И при этом мы, читатели, знаем, что прав‑то он, а не они! Они осудили невиновного, он же ближе всех подошел к пониманию того, кем, как и почему совершено убийство. Практически по всем пунктам ошибся прокурор, а не адвокат, и читатель прекрасно видит это. Адвокат куда убедительнее и куда вернее нарисовал свою картину случившегося. Мало того, последние его слова прямо перекликаются с тем, что Достоевский сам писал: что наказание только ожесточит преступника; адвокат апеллирует к милости — что, казалось бы, ближе Достоевскому? Почему же в конечном счете защитник правого не прав?
Потому что, как и Иван в своем бунте, как и Инквизитор, он использует "факты", всю эту реальность и все эти слова о милости и любви, чтобы дать человеку право поднять руку на отца. И сам‑то он — не верит в невиновность Мити! Иван не может продолжать жить с теми выводами, которые ему приходится делать; а "прелюбодей мысли" остается не затронутым ими. По нему — так можно и убить. Он, адвокат, готов признать вину Дмитрия, потому что отцеубийство для него, в конце концов, "предрассудок".
"Мужички" упрямо, наперекор адвокатской логике держатся за то, что человек отвечает за мысли своего сердца. Дмитрий виновен, потому что он хотел убить отца. Ирония Фетюковича в адрес психологии несправедлива: психология отыскивает не убийцу, как обиженно отпарировал Фрейд, а готового убить. Но ведь суд‑то приговаривает того, кто убил, а не кто желал! Н. К. Михайловский обвинял Достоевского, что он "в увлекательной форме вливает в юридическое сознание общества самые извращенные понятия" — а именно, что "преступная мысль должна быть так же наказуема, как и преступное деяние".
Конечно, и сам Михайловский признавал, что тут только половина правды.
А правда в том, что суд идет в художественном мире романа, где герой осуждается и оправдывается по другим меркам, чем в юридической практике. В этом мире — Дмитрий виноват. И он признает это. Таково, по Достоевскому, зарождение нового человека в его герое. "Воскрес во мне новый человек", — говорит Митя. Автор объяснял Любимову, что Митя не потому принимает наказание, что сделал, но потому что был достаточно дурен, что желал сделать. Митя — тот самый мужик, который не перекрестится, пока не грянет гром.
Теперь страдания детей для Дмитрия не предлог для бунта, а груз ответственности.

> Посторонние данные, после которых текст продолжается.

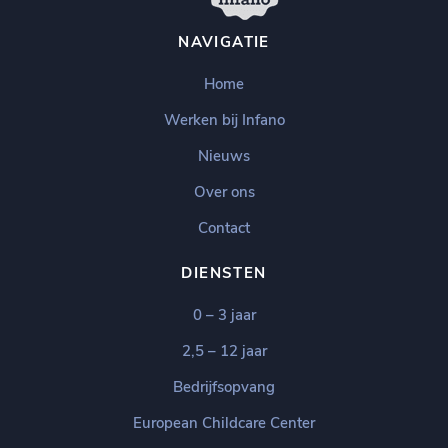
NAVIGATIE
Home
Werken bij Infano
Nieuws
Over ons
Contact
DIENSTEN
0 – 3 jaar
2,5 – 12 jaar
Bedrijfsopvang
European Childcare Center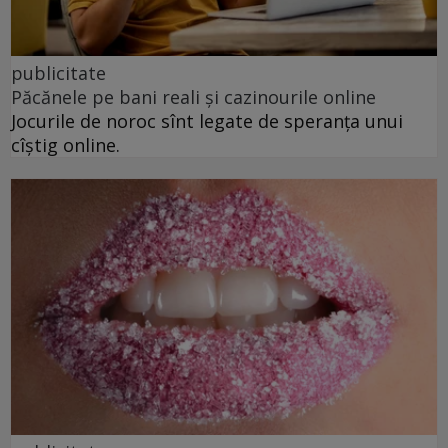
publicitate
Păcănele pe bani reali și cazinourile online
Jocurile de noroc sînt legate de speranța unui
cîștig online.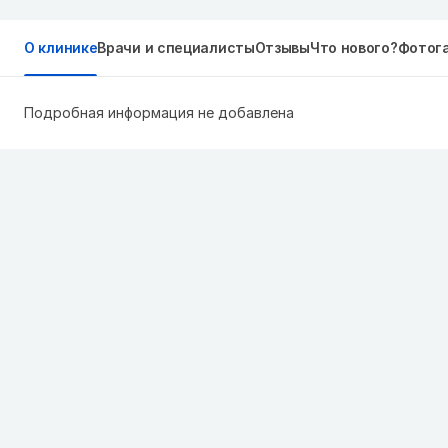
О клинике
Врачи и специалисты
Отзывы
Что нового?
Фотог
Подробная информация не добавлена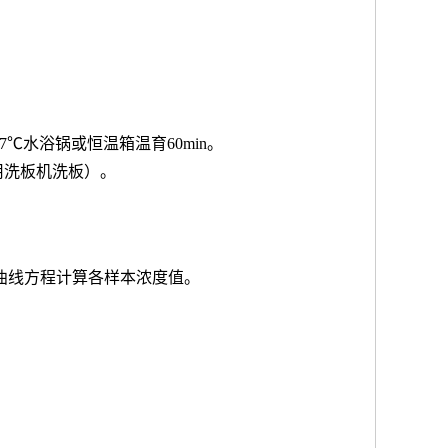
7℃水浴锅或恒温箱温育60min。
用洗板机洗板）。
按曲线方程计算各样本浓度值。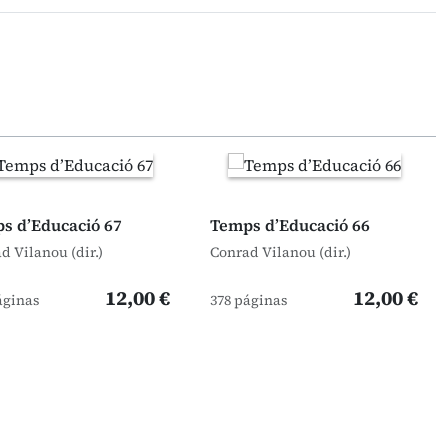
s d’Educació 67
Temps d’Educació 66
d Vilanou (dir.)
Conrad Vilanou (dir.)
12,00 €
12,00 €
áginas
378 páginas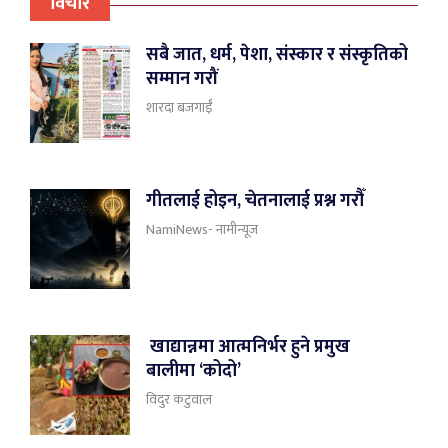
विचार
सबै जात, धर्म, पेशा, संस्कार र संस्कृतिको
सम्मान गरौं
शारदा बजगाईँ
गीतलाई होइन, चेतनालाई प्रश्न गरौँ
NamiNews- नामीन्यूज
खाद्यान्नमा आत्मनिर्भर हुने प्रमुख
बालीमा ‘कोदो’
विदुर कटुवाल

Он чувствует себя не обвинителем, а виноватым — самой жизнью поставлен в это положение. И этот новый Митя готов не то что простить Катерину, ставшую, очевидно, причиной его осуждения, но быть прощенным ею. На секунду в больнице изумленному взору Алеши открывается, как любовь и самопожертвование способны стать не оружием, не орудием боли, а связью вновь найденных душ. Правда, только на секунду.
В зачине романа — рука сына, занесенная над стариком Карамазовым; в конце его — восторженные крики мальчиков: "Ура Карамазову!" В конце — надежда. Роман задумывался как "роман о детях", его продолжение, может быть, называлось бы "Дети"; однако тут единственное звено связи с детьми — связующий всех и вся Алеша. Он и Митя и составляют тот, по определению Стефана Цвейга, "миф о новом человеке и его рождении из лона русской души". Недаром Р. Мэтло рассматривал "Братьев" как "создание литературного мифа".
На последних страницах Алеша утишает детский бунт против мира, ведь в детях уже видны зародыши всех тех страстей и пороков, что снедают Карамазовых.
Но и как немного тепла требуется, чтобы раскрыть сердца этих мальчиков!
7
Литература о "Карамазовых" необозрима. За один только 1879 год лишь в столичной печати появилось о романе более 30 откликов, не говоря уж о печати провинциальной. А так как проблематика романа никак не укладывалась в накатанные направления общественной мысли, то неверная интерпретация его на первых порах была неизбежна. Либеральная критика очень настороженно отнеслась к разлитому по роману "лампадному маслу", к "мистическому изуверству", по одному резкому выражению, к "психологической истерике" и "эпилептически судорожному" восприятию действительности. Ортодоксальные церковники с недоверием восприняли "слишком розовый оттенок" истолкования Достоевским христианства, да и "тлетворный дух" от тела старца не мог не вызывать тут недоумения. М. Е. Салтыков–Щедрин, со своей стороны, был возмущен письмом к нему г–жи Хохлаковой с содержащимися там намеками; образ же Федора Карамазова он прочел как всего лишь вариацию своего Иудушки Головлева. Славянофилов не удовлетворило раскрытие "высоты святой добродетели", тусклость представления идеалов добра на общем фоне.